The project also will improve the safety, stability and performance of existing docks, Bannon said. The new design will entail a permanent installation. Right now, the floats and gangways have to be removed seasonally, the engineer said.
The proposed infrastructure also will accommodate larger vessels and will allow adding security that meets U.S. Coast Guard requirements.
GEI started the project last summer with a site survey and inspection and created five designs, which were further refined after GEI staff met with Rotella and Harbormaster Mike Orsmby.
The engineer said there are a variety of grants Bucksport could pursue to fund the project, including a U.S. Fish and Wildlife boating infrastructure grant as well as possible Holtrachem investments in the Penobscot River.
The Holtrachem funds date back to a 2000 suit against Holtrachem and Mallinckrodt, which did business on the Penobscot River in Orrington before Holtrachem took over the site. The Natural Resources Defense Council and the Maine People’s Alliance won a federal district court case after alleging that the companies caused “an imminent and substantial endangerment to health and the environment as a result of discharging mercury into the Penobscot River,” according to the Maine Department of Environmental Protection (DEP).
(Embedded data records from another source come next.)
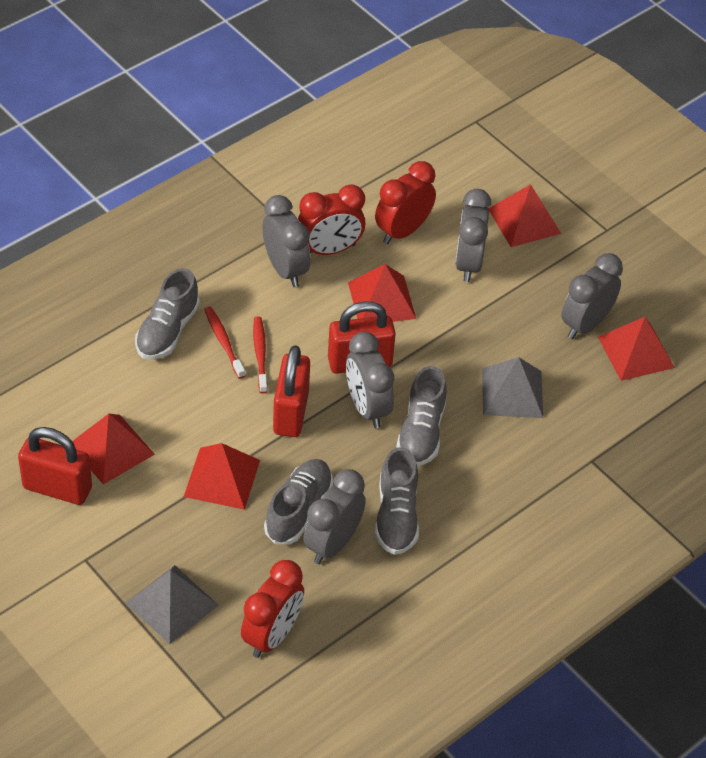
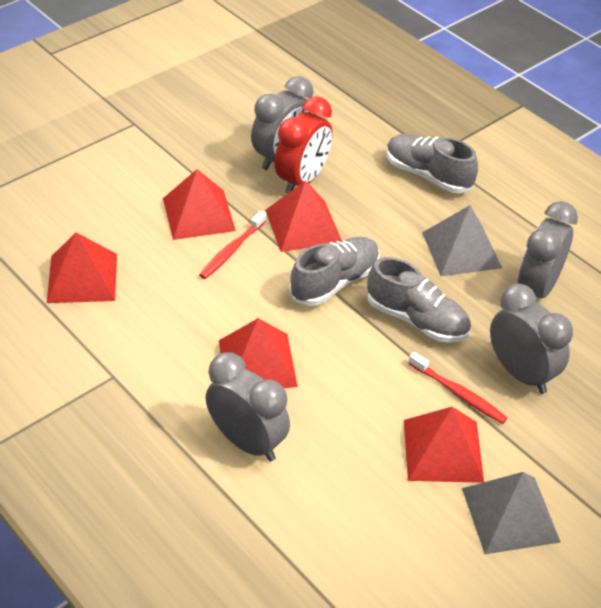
grey clock: 5 -> 4
grey shoe: 4 -> 3
red clock: 3 -> 1
red padlock: 3 -> 0

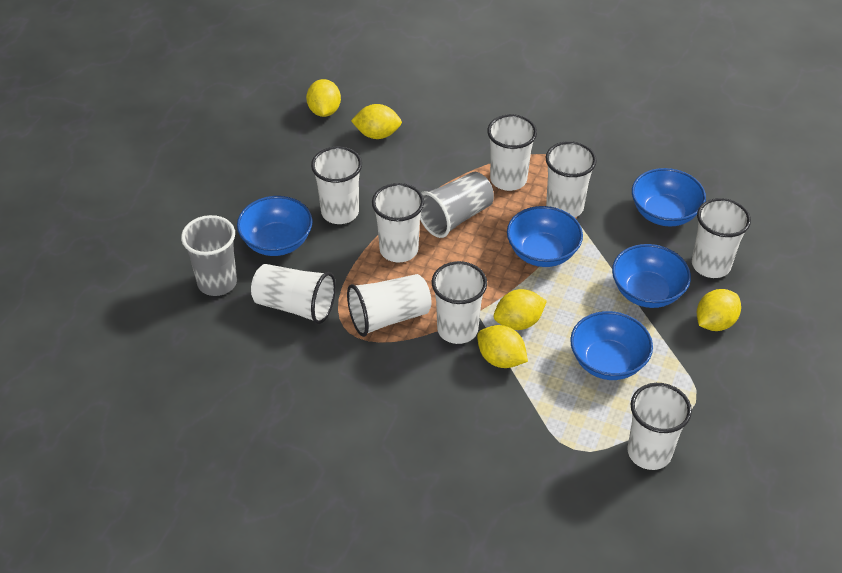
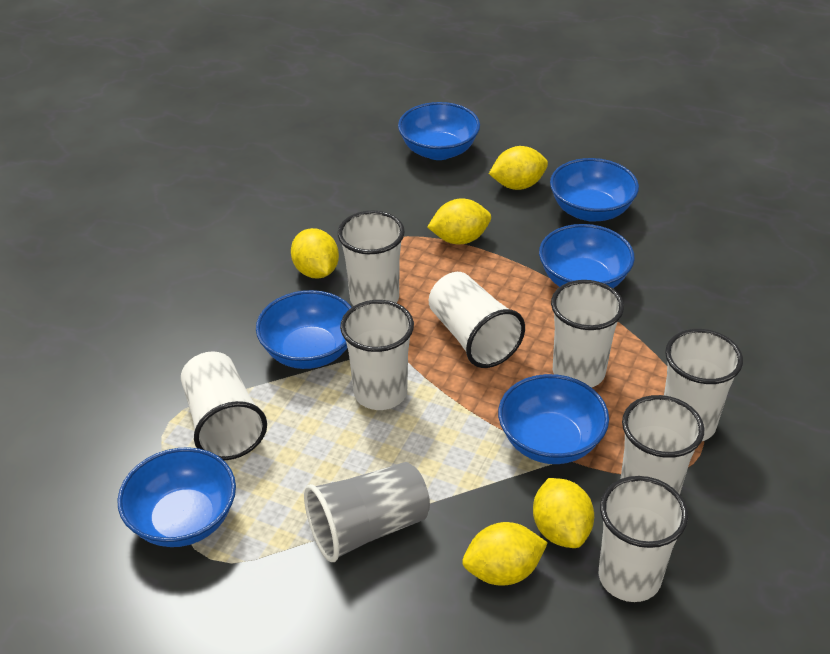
blue bowl: 5 -> 6
grey cup: 2 -> 1
white cup: 9 -> 8

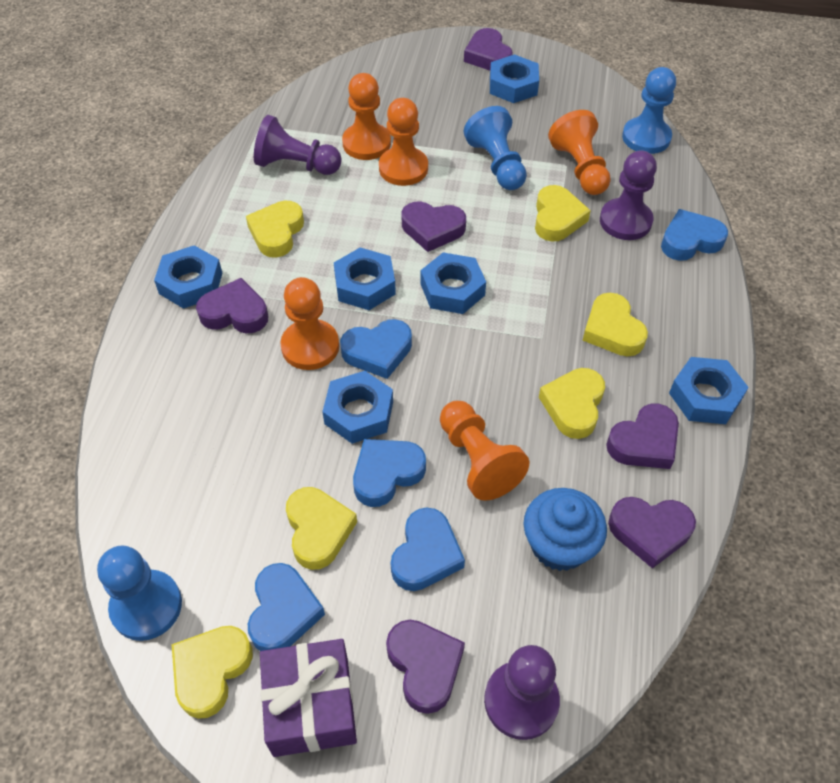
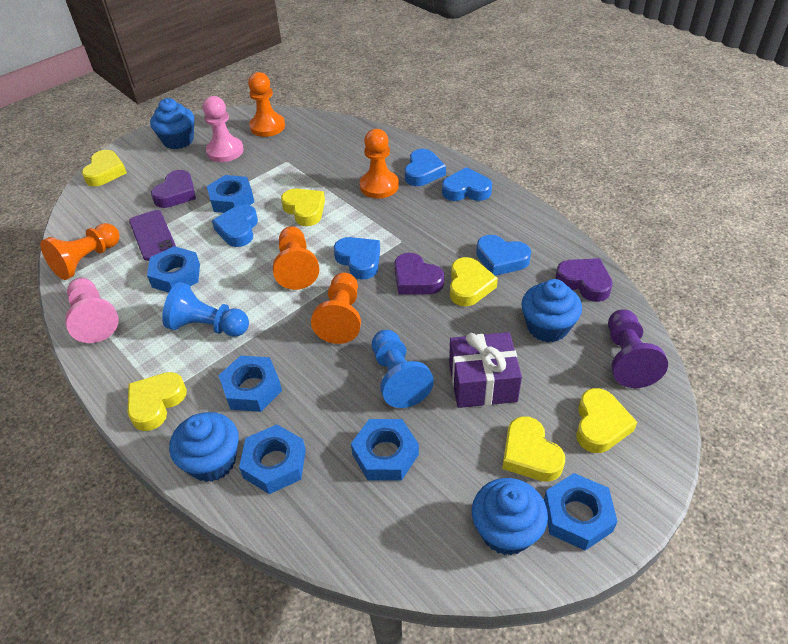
blue cupcake: 1 -> 4
blue pawn: 3 -> 2
pink pawn: 0 -> 2
purple heart: 6 -> 3
purple pawn: 3 -> 1
purple phone: 0 -> 1

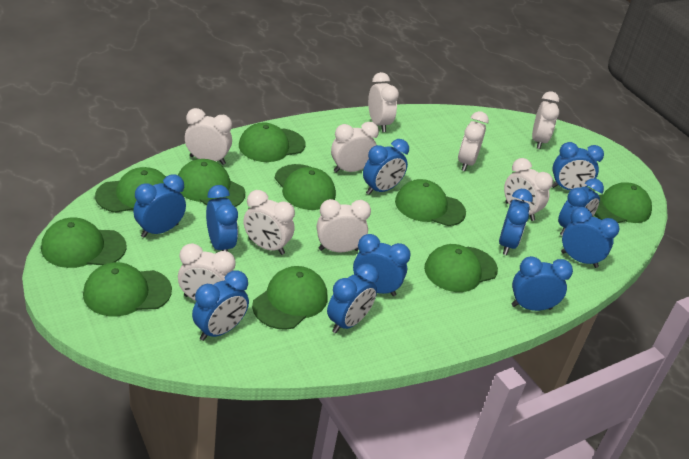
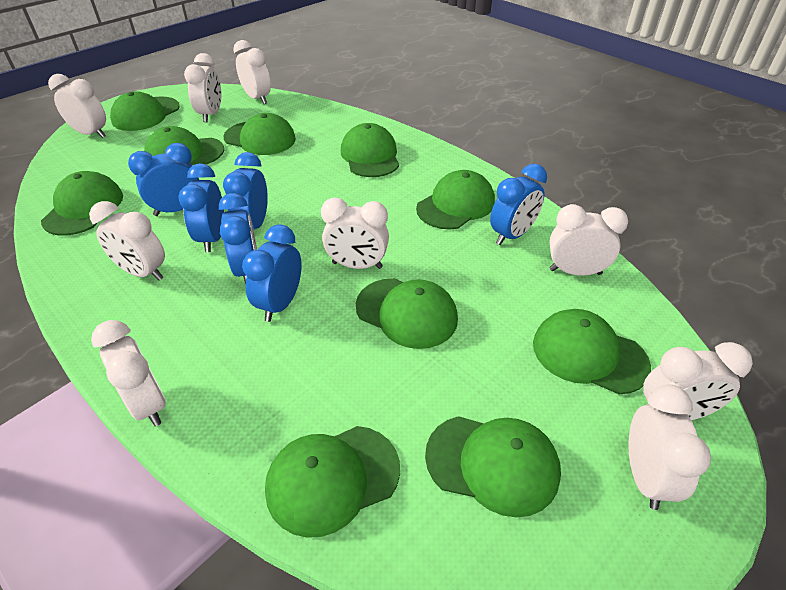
blue clock: 11 -> 6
Lessard said Holtrachem has shown interest in Bucksport’s project.
“You can start to see how there could be a funding package put together if you explore several of these to make this project happen without a significant investment from the town,” said Bannon.
This fall and winter, GEI will get permitting underway with the Maine DEP and the Army Corps of Engineers.
Next summer, the final design should be done with earliest potential construction occurring in the winter of 2022, Bannon said.
Council Chairman Peter Stewart said the council at some point needs to discuss whether the town is “looking to turn ourselves into a cruise port that accepts ships from all over the world. It could turn into something we’re not quite ready for or we are ready for. I think it’s something we need to make sure we have that discussion on.”